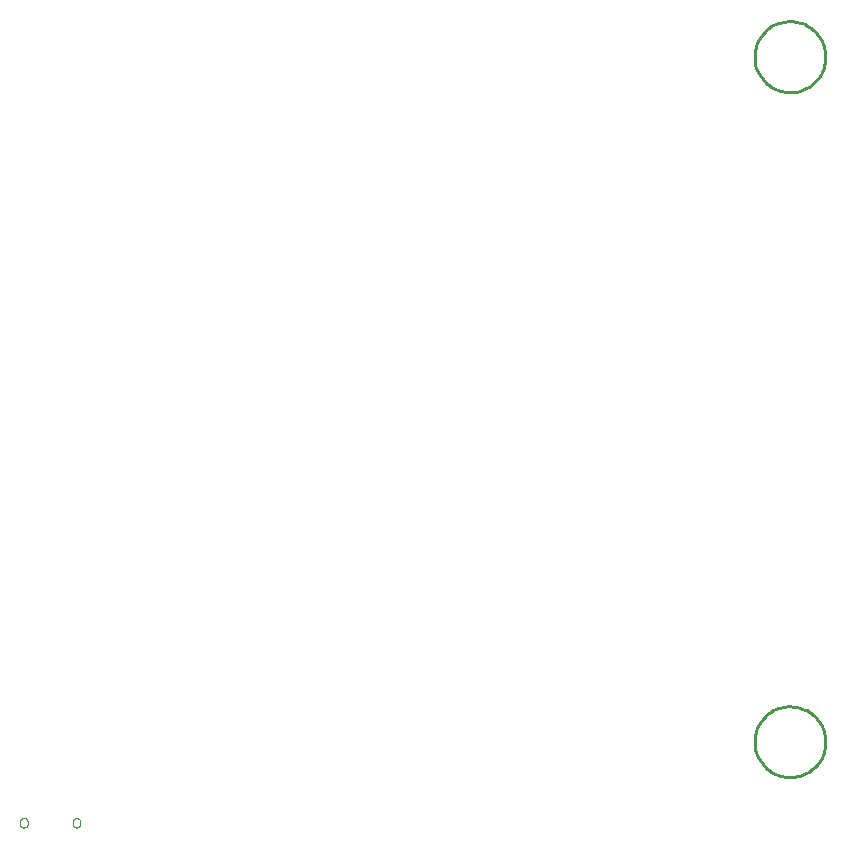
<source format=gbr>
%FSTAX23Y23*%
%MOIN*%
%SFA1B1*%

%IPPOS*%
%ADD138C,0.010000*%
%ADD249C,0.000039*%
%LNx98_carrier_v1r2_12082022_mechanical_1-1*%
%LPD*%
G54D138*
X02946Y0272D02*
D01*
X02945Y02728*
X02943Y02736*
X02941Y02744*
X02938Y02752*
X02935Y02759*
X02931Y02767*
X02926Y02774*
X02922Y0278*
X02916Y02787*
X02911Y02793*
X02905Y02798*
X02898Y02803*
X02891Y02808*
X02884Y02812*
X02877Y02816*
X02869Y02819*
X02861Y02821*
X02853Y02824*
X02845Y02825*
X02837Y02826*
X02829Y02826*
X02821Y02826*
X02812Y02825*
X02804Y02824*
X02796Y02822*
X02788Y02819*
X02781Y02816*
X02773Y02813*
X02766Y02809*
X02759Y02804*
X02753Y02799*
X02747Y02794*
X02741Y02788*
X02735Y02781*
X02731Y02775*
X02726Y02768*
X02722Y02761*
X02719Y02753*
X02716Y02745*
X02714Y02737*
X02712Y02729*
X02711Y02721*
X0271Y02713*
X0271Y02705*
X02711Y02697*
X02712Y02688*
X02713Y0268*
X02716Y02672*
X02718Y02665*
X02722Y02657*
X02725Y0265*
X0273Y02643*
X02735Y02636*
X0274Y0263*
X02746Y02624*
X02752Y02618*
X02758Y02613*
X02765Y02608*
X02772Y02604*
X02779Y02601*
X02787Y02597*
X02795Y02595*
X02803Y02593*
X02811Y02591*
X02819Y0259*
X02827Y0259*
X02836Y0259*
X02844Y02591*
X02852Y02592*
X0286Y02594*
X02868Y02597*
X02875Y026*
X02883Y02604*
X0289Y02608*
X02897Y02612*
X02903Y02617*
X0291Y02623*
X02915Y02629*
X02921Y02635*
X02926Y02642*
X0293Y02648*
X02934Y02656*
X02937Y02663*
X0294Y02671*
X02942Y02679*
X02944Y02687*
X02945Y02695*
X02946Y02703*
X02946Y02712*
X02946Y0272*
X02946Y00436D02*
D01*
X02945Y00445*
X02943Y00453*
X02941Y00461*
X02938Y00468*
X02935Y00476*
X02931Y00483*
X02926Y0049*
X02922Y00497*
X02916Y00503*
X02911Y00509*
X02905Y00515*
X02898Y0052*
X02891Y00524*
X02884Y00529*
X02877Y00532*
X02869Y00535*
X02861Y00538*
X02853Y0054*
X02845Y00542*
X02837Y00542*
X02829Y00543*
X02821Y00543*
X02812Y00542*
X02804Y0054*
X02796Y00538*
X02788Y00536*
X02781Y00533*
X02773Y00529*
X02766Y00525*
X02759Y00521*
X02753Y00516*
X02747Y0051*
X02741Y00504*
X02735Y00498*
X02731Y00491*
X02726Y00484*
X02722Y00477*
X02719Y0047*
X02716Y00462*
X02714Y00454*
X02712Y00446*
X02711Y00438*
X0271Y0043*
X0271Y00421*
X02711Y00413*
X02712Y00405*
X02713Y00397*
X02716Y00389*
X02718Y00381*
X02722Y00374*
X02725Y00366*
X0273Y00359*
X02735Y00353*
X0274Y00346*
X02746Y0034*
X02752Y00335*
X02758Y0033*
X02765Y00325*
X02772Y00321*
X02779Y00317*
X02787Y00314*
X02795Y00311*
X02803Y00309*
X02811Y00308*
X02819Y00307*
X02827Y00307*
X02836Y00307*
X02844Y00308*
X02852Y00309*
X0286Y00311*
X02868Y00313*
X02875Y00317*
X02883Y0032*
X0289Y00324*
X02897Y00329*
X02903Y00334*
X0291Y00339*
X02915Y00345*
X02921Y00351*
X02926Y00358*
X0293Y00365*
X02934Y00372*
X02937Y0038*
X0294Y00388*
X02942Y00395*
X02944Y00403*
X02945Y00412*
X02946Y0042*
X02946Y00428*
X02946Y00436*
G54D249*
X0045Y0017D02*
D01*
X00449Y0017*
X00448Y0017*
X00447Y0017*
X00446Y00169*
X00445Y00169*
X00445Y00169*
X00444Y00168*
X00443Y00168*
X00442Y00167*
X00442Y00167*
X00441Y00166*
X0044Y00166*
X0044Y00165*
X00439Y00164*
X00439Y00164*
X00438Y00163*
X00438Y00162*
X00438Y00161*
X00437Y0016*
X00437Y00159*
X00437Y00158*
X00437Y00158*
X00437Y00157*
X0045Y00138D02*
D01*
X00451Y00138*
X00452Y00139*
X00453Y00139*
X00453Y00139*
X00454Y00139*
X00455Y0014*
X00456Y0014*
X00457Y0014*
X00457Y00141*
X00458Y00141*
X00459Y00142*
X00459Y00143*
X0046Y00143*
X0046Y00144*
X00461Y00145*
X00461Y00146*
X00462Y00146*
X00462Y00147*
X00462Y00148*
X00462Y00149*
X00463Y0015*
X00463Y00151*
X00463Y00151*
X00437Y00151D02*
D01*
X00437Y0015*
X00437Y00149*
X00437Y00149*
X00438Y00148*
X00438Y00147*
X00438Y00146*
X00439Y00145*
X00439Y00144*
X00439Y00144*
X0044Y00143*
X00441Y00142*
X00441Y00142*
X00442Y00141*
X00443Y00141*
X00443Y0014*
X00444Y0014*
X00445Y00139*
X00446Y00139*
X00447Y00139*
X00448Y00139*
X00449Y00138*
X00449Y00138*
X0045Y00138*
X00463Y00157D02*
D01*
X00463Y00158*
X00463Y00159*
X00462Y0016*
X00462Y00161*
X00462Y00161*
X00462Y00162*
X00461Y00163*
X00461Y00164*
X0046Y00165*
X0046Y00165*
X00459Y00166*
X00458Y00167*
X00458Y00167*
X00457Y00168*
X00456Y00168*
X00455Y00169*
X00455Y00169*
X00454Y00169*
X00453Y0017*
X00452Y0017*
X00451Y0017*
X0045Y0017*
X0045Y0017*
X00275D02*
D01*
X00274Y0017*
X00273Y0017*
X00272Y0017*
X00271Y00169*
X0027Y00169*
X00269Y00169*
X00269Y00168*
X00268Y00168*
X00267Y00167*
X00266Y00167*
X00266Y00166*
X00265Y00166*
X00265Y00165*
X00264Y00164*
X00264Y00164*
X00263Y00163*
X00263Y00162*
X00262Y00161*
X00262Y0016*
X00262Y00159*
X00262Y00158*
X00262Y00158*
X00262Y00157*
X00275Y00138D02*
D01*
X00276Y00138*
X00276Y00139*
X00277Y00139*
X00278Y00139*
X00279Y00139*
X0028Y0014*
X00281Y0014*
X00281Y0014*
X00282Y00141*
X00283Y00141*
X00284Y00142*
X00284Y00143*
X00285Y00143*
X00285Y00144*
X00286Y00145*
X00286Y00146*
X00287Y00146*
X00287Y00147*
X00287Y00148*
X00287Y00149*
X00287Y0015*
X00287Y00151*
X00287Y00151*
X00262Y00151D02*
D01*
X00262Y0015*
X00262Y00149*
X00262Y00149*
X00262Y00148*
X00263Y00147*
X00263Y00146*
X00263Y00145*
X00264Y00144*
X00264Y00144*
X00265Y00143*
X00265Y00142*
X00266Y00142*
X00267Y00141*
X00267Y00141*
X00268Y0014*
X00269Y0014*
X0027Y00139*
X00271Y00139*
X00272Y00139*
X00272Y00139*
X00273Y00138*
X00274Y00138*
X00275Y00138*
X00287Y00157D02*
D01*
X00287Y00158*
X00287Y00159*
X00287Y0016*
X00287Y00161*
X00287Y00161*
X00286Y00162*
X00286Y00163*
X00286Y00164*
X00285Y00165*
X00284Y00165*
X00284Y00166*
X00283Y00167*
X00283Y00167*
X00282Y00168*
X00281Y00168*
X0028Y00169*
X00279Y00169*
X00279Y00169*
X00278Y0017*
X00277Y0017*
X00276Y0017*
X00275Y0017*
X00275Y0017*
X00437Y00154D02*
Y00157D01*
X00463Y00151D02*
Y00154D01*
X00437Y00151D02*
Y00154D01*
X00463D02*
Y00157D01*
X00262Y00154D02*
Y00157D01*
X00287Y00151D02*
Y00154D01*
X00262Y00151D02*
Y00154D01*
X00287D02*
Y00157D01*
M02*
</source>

* _ASSIGNMENT_:
Go back to the data above and please quote exactly, and only, the lines from the line with "X00269Y0014*" through its last line.

* _EXERCISE OUTPUT_:
X00269Y0014*
X0027Y00139*
X00271Y00139*
X00272Y00139*
X00272Y00139*
X00273Y00138*
X00274Y00138*
X00275Y00138*
X00287Y00157D02*
D01*
X00287Y00158*
X00287Y00159*
X00287Y0016*
X00287Y00161*
X00287Y00161*
X00286Y00162*
X00286Y00163*
X00286Y00164*
X00285Y00165*
X00284Y00165*
X00284Y00166*
X00283Y00167*
X00283Y00167*
X00282Y00168*
X00281Y00168*
X0028Y00169*
X00279Y00169*
X00279Y00169*
X00278Y0017*
X00277Y0017*
X00276Y0017*
X00275Y0017*
X00275Y0017*
X00437Y00154D02*
Y00157D01*
X00463Y00151D02*
Y00154D01*
X00437Y00151D02*
Y00154D01*
X00463D02*
Y00157D01*
X00262Y00154D02*
Y00157D01*
X00287Y00151D02*
Y00154D01*
X00262Y00151D02*
Y00154D01*
X00287D02*
Y00157D01*
M02*
</source>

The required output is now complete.